Career & Interviews
The System Design Interview: What Interviewers Actually Want
After conducting 200+ mock interviews, I have noticed the same patterns. This is what separates strong candidates from exceptional ones.
What Two Hundred Interviews Taught Me
I have conducted over two hundred system design interviews as both a hiring manager and a mock interview coach. The patterns that separate strong from exceptional candidates are consistent, and almost none of them are about knowing the right frameworks.
What Interviewers Actually Want to See
The purpose of a system design interview is not to test whether you can design Twitter in 45 minutes. It is to observe how you think under uncertainty. Interviewers want to see: How do you clarify requirements before diving in? How do you make trade-off decisions and articulate them explicitly? How do you respond when they poke holes in your design?
The candidates who struggle most jump immediately to drawing boxes and arrows. They produce technically correct designs but reveal nothing about their thinking process. Interviewers are not grading the diagram — they are grading the conversation that produced it.
The First Ten Minutes Are Everything
Spend the first 8–10 minutes purely on requirements clarification. What are the scale targets? Read-heavy or write-heavy? Strong or eventual consistency? Geographic distribution requirements? Candidates who skip this phase produce designs that solve the wrong problem. When the interviewer introduces a constraint that invalidates their design, they have no foundation to pivot from.
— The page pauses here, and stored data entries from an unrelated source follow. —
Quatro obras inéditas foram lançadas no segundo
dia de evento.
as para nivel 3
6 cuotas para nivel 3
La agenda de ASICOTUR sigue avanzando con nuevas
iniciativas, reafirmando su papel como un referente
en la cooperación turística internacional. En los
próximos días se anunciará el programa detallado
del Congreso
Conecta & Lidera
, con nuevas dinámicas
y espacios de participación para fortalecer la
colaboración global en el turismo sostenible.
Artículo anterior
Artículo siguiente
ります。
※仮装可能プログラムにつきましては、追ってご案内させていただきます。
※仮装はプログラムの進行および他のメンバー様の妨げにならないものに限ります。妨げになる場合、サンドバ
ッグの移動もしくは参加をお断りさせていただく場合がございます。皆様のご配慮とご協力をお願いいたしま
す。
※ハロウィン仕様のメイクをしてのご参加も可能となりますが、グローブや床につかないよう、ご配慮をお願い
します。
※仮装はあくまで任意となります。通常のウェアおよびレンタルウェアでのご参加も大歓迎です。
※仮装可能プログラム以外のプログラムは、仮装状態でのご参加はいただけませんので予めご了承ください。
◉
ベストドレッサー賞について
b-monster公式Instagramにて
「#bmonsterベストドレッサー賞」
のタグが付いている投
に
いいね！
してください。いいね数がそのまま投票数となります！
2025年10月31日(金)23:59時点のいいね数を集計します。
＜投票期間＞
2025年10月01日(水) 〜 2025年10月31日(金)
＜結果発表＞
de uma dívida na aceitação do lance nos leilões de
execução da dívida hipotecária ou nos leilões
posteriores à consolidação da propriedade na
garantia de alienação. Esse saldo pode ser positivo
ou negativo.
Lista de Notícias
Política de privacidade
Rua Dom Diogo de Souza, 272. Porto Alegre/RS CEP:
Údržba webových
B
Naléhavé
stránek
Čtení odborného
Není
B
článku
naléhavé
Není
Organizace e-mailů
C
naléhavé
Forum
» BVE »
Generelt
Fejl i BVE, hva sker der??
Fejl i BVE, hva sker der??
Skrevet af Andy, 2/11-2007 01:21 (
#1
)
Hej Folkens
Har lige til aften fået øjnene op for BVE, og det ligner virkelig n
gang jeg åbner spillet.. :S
Trade-offs Are the Interview
Every architectural decision is a trade-off. SQL vs NoSQL is not a quiz question — it is a trade-off between consistency guarantees, query flexibility, and scale. When you choose one, name the trade-off explicitly: "I am choosing PostgreSQL here because the join patterns favour relational data, and we can shard at the application layer if we hit write throughput limits."
Candidates who say "I would use Kafka" without explaining why are giving a vocabulary test. Candidates who say "I would use Kafka because the consumer group model lets us fan out to multiple pipelines independently, which matters because..." are designing.
Back-of-Envelope Estimation
Estimation is a forcing function for realism. If you estimate 10 million writes per day, that is ~115 writes/second — comfortably within a single Postgres instance. If you estimate 1 billion writes per day, that is ~11,500 writes/second — requiring a very different architecture. The numbers should drive your design decisions, not the other way around.